*** DATA TO PROCESS ***
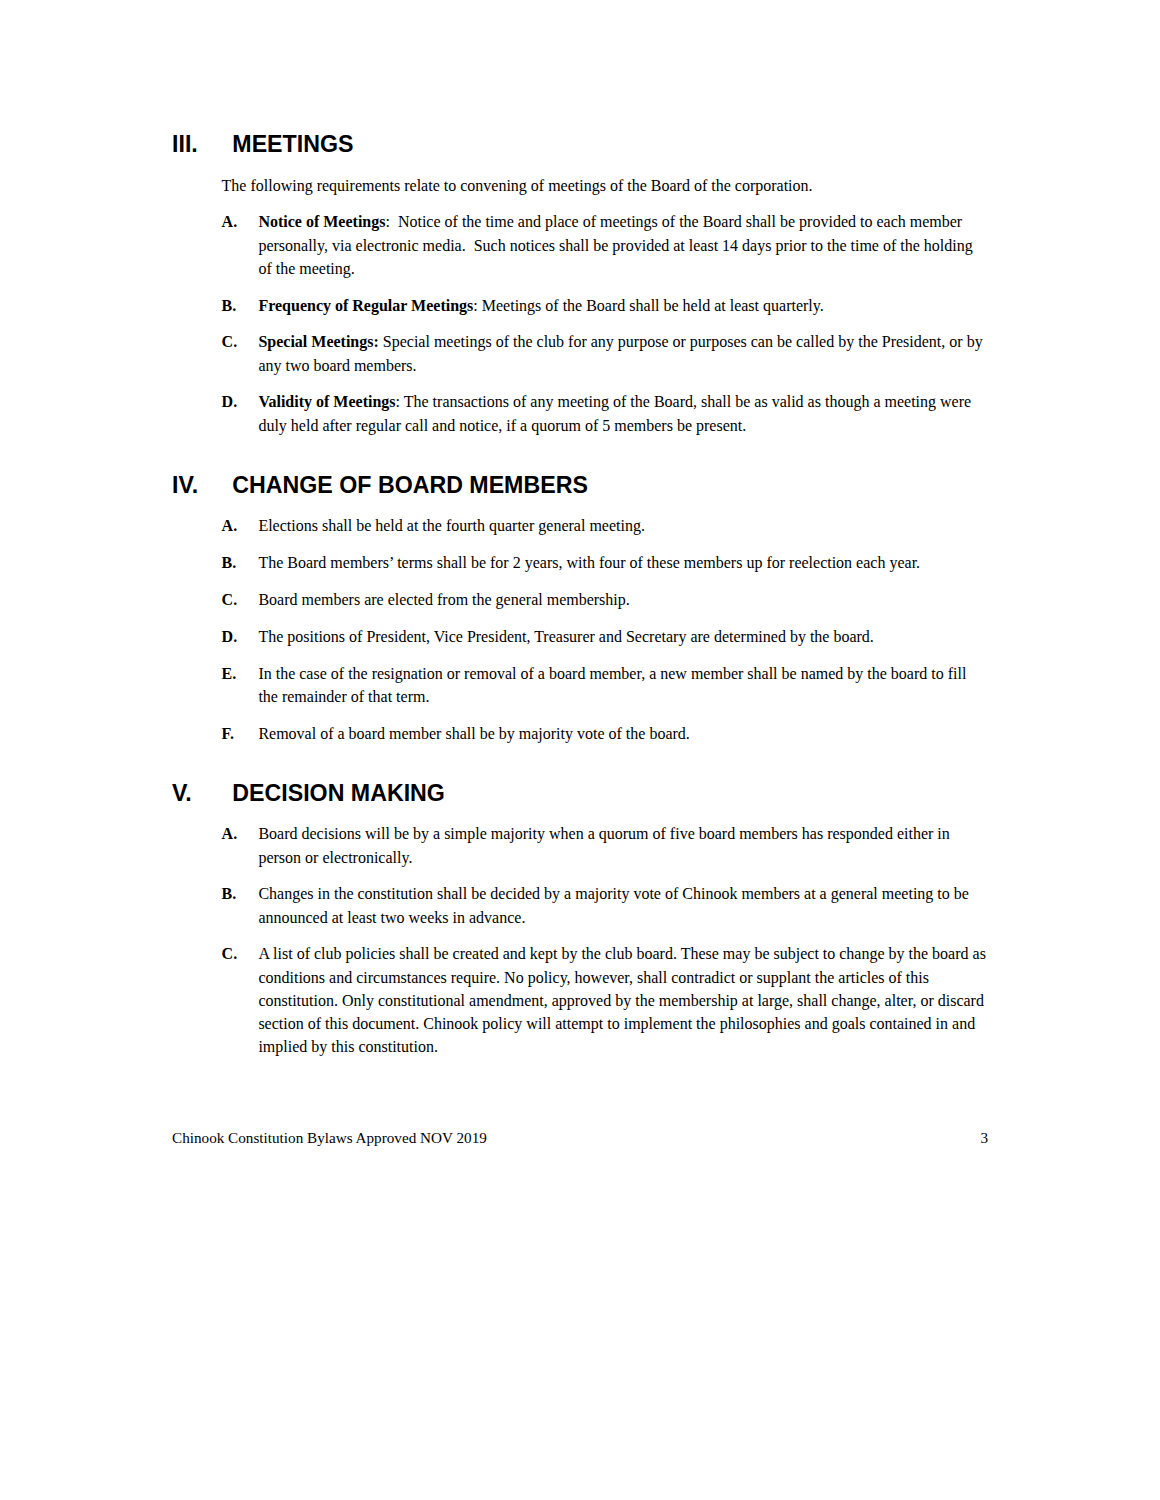III. MEETINGS
The following requirements relate to convening of meetings of the Board of the corporation.
Notice of Meetings: Notice of the time and place of meetings of the Board shall be provided to each member personally, via electronic media. Such notices shall be provided at least 14 days prior to the time of the holding of the meeting.
Frequency of Regular Meetings: Meetings of the Board shall be held at least quarterly.
Special Meetings: Special meetings of the club for any purpose or purposes can be called by the President, or by any two board members.
Validity of Meetings: The transactions of any meeting of the Board, shall be as valid as though a meeting were duly held after regular call and notice, if a quorum of 5 members be present.
IV. CHANGE OF BOARD MEMBERS
Elections shall be held at the fourth quarter general meeting.
The Board members’ terms shall be for 2 years, with four of these members up for reelection each year.
Board members are elected from the general membership.
The positions of President, Vice President, Treasurer and Secretary are determined by the board.
In the case of the resignation or removal of a board member, a new member shall be named by the board to fill the remainder of that term.
Removal of a board member shall be by majority vote of the board.
V. DECISION MAKING
Board decisions will be by a simple majority when a quorum of five board members has responded either in person or electronically.
Changes in the constitution shall be decided by a majority vote of Chinook members at a general meeting to be announced at least two weeks in advance.
A list of club policies shall be created and kept by the club board. These may be subject to change by the board as conditions and circumstances require. No policy, however, shall contradict or supplant the articles of this constitution. Only constitutional amendment, approved by the membership at large, shall change, alter, or discard section of this document. Chinook policy will attempt to implement the philosophies and goals contained in and implied by this constitution.
Chinook Constitution Bylaws Approved NOV 2019 3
*** End of DATA TO PROCESS ***
DIRECTIONS =>
Of all the entries above, retype exactly the lines from the line with "Validity of Meetings: The" to the line with "V. DECISION MAKING", both included, and no others.

RESPONSE TO THE EXERCISE =>
Validity of Meetings: The transactions of any meeting of the Board, shall be as valid as though a meeting were duly held after regular call and notice, if a quorum of 5 members be present.
IV. CHANGE OF BOARD MEMBERS
Elections shall be held at the fourth quarter general meeting.
The Board members’ terms shall be for 2 years, with four of these members up for reelection each year.
Board members are elected from the general membership.
The positions of President, Vice President, Treasurer and Secretary are determined by the board.
In the case of the resignation or removal of a board member, a new member shall be named by the board to fill the remainder of that term.
Removal of a board member shall be by majority vote of the board.
V. DECISION MAKING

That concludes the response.